Hoje, as crises já não são nacionais ou regionais, antes tendem a ser globais porque as más notícias correm depressa pelas praças financeiras. O caso Vivendi, como vimos, mostrou como o processo de formação de poder na esfera empresarial acabou por distorcer as avaliações em sede de competitividade no seio de um sector específico, o dos media, apesar de se tratar de uma empresa tradicionalmente ligada à distribuição de água e à construção civil. Haverá algum paralelo com o mercado português do futebol vs construção civil?
Esta tendência para resolver as crises por ocultação dos indicadores económicos reais só subverte o mercado. E mais tarde ou mais cedo o fio da ilusão parte-se e a tendência de ocultação das contabilidades criativas pode revelar um dado ainda mais grave: a cumplicidade dos partidos políticos e dos agentes políticos em geral desses mecanismos fraudulentos que se alimentam da ausência de entidades reguladores. É da leitura integrada destes expedientes que identificamos um conjunto de constrangimentos: desequilíbrio entre a produção e o consumo, falta de transparência e de informação económica e financeira aos mercados, práticas empresariais fraudulentas, incapacidade de agir em contexto de risco e incerteza, cumplicidade política.
Tudo isto conduz a uma sociedade sem visão de futuro, porque os pólos de conflitualidade tendem a multiplicar-se com desequilíbrios entre a gestão da decisão política e a democracia de massas. E uma sociedade que permite estas contabilidades criativas não responde à frustração das expectativas sociais bloqueando por indeterminação a realização das reformas.

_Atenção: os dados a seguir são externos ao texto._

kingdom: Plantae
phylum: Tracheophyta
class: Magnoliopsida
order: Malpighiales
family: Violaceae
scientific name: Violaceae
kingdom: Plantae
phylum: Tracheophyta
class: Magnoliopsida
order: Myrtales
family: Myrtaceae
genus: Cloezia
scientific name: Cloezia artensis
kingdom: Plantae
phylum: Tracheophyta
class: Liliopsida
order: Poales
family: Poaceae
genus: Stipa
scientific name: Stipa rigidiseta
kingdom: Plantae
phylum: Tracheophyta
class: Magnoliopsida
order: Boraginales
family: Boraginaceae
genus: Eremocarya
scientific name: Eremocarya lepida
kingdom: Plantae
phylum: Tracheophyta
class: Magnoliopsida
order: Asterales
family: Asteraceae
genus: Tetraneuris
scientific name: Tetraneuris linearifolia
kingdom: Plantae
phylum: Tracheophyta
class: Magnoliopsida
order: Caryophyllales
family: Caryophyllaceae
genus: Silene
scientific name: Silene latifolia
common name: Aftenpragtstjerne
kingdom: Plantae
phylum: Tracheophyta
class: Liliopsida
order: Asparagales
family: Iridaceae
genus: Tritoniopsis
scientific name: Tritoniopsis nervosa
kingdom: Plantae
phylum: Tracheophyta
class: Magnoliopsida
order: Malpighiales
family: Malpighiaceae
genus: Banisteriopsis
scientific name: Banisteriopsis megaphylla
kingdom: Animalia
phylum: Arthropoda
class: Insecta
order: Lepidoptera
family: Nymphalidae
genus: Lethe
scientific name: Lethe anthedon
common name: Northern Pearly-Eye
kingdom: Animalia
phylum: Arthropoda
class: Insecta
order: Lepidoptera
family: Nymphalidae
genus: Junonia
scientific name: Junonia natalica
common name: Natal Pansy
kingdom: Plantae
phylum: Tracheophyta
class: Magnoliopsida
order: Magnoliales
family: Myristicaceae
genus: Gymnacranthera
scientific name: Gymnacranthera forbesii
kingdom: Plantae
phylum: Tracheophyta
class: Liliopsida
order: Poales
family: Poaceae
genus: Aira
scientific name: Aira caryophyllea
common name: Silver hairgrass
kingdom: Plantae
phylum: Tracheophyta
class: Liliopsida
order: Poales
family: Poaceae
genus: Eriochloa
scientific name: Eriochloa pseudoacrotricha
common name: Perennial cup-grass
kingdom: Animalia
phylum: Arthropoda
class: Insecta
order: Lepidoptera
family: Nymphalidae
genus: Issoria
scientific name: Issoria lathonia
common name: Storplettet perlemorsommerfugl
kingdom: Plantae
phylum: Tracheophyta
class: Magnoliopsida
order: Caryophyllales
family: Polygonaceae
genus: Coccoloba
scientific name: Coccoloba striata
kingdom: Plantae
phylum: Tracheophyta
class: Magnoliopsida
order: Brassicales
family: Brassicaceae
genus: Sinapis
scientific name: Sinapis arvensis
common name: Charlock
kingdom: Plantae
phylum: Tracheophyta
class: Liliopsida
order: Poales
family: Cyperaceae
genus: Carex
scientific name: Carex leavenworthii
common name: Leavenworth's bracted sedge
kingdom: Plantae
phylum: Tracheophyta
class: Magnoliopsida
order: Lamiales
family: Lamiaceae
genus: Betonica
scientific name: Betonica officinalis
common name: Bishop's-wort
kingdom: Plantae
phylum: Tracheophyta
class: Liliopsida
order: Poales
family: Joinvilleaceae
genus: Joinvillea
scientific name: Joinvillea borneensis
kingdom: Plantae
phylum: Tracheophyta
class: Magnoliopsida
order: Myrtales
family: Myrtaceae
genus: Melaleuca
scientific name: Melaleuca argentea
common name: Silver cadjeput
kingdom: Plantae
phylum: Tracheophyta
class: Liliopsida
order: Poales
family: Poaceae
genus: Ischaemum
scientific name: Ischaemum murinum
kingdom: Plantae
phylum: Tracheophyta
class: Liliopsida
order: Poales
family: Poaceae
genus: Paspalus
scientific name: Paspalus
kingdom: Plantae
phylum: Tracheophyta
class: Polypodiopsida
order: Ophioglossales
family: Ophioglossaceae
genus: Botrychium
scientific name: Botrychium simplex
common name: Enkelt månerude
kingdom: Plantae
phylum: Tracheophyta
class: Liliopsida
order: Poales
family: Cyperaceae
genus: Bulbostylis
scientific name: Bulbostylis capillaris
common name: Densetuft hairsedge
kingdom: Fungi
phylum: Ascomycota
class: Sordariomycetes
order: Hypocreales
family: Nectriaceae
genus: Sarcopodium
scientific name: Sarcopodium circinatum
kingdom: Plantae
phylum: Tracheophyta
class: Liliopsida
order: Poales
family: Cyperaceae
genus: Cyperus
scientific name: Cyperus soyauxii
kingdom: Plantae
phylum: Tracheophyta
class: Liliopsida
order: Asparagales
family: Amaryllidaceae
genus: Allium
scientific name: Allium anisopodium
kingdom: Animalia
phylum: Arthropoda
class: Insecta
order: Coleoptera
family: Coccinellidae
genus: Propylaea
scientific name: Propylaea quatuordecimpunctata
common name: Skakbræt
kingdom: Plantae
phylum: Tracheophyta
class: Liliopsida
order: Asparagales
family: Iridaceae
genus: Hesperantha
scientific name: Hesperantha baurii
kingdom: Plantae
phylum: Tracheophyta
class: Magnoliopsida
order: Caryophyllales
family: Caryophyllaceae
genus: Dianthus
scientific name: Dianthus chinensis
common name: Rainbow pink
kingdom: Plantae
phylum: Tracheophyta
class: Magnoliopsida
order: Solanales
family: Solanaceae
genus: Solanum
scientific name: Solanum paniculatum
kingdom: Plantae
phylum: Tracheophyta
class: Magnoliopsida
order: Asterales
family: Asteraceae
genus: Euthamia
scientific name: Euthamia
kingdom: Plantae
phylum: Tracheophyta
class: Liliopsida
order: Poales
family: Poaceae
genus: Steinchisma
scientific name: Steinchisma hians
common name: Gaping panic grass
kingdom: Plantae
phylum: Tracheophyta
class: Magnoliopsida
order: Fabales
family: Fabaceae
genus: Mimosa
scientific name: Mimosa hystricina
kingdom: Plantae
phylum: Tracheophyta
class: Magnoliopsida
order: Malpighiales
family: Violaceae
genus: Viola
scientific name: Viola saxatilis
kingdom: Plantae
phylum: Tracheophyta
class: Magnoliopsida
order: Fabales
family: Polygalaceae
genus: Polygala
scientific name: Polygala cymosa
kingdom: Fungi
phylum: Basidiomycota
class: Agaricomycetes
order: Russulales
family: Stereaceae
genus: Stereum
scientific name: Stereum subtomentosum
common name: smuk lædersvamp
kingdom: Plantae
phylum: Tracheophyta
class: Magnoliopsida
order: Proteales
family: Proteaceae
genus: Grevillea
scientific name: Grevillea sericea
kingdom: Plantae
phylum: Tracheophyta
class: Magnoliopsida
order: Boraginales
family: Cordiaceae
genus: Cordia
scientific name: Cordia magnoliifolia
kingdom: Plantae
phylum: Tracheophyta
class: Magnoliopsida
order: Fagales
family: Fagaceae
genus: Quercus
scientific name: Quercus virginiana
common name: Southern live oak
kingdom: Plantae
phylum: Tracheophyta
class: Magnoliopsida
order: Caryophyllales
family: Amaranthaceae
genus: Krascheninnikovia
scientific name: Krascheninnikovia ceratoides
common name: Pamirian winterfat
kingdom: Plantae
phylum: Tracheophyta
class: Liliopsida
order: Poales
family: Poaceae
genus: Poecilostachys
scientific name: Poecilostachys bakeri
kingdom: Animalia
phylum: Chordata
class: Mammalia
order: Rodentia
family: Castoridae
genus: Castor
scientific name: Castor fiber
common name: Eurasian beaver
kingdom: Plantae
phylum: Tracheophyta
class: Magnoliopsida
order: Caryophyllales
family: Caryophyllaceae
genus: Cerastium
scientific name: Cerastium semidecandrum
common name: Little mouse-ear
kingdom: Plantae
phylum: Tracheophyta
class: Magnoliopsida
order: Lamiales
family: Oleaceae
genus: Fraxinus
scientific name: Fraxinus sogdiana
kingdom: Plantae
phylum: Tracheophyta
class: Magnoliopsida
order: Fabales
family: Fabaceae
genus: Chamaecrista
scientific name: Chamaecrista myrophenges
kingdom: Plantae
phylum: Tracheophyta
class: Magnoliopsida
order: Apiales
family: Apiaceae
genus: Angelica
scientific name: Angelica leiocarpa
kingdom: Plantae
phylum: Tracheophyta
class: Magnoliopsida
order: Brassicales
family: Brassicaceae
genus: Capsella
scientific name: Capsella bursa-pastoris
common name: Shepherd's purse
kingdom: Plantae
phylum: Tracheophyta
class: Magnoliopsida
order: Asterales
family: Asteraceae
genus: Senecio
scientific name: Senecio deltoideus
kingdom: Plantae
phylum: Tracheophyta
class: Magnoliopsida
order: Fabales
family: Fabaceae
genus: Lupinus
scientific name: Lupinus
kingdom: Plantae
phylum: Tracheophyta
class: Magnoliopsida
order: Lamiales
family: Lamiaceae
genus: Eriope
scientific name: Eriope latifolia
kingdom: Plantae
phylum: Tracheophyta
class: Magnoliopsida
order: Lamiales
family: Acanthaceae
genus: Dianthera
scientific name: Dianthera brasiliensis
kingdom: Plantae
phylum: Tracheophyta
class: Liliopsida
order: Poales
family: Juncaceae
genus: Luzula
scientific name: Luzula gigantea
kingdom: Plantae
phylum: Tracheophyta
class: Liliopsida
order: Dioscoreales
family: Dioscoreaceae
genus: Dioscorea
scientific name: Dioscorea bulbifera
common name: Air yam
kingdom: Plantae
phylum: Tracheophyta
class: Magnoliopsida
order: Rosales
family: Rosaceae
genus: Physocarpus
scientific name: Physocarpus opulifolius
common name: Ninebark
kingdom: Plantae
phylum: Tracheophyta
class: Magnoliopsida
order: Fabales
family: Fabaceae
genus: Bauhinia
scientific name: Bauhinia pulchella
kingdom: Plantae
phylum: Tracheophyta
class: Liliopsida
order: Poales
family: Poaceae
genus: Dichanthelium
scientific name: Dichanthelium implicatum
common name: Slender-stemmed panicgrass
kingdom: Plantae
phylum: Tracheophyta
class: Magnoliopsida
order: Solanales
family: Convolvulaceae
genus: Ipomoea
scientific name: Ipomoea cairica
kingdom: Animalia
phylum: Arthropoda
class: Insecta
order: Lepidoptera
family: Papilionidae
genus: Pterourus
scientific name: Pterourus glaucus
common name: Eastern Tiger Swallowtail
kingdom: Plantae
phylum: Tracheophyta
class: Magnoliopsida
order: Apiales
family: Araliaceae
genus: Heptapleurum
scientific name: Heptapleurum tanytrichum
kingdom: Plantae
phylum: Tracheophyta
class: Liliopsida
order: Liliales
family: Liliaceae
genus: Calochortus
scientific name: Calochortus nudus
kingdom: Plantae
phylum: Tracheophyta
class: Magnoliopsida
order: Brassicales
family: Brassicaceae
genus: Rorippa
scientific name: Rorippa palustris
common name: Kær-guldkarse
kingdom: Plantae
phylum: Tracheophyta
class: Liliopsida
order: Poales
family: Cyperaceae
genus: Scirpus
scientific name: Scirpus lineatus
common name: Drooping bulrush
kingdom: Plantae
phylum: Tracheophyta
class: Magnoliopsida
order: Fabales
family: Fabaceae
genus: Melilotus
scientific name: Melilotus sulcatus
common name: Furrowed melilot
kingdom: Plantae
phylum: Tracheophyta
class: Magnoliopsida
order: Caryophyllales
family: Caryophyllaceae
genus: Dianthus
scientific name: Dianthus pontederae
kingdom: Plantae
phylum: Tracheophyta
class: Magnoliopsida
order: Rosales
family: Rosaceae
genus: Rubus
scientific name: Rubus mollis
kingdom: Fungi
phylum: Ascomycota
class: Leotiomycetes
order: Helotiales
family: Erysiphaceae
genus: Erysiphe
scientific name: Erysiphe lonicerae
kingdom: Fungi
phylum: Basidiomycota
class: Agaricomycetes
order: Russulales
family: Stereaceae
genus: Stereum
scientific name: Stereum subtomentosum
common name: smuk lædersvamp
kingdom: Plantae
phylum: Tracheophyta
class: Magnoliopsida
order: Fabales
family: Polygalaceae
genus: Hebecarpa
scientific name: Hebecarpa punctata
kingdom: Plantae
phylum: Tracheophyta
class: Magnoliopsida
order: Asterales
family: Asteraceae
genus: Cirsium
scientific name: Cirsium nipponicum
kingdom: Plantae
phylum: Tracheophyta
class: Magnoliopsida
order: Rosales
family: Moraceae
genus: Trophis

Em suma, a crise é múltipla: é de produção e de competitividade, é de endividamento, é estratégica e, por fim, é de representatividade - contrastando a possibilidade (política) com a necessidade (social) corroendo a legitimidade do poder político. Uma grande crise económica conduz sempre à crise social e política. É entre a sociedade da conflitualidade (que nasce da necessidade) e o exercício da regulação do poder do Príncipe que identificamos a finalidade da Política. Tal serve para conter a conflitualidade de modo a que possa manifestar-se; e se ela se manifesta a política continuará a ser necessária.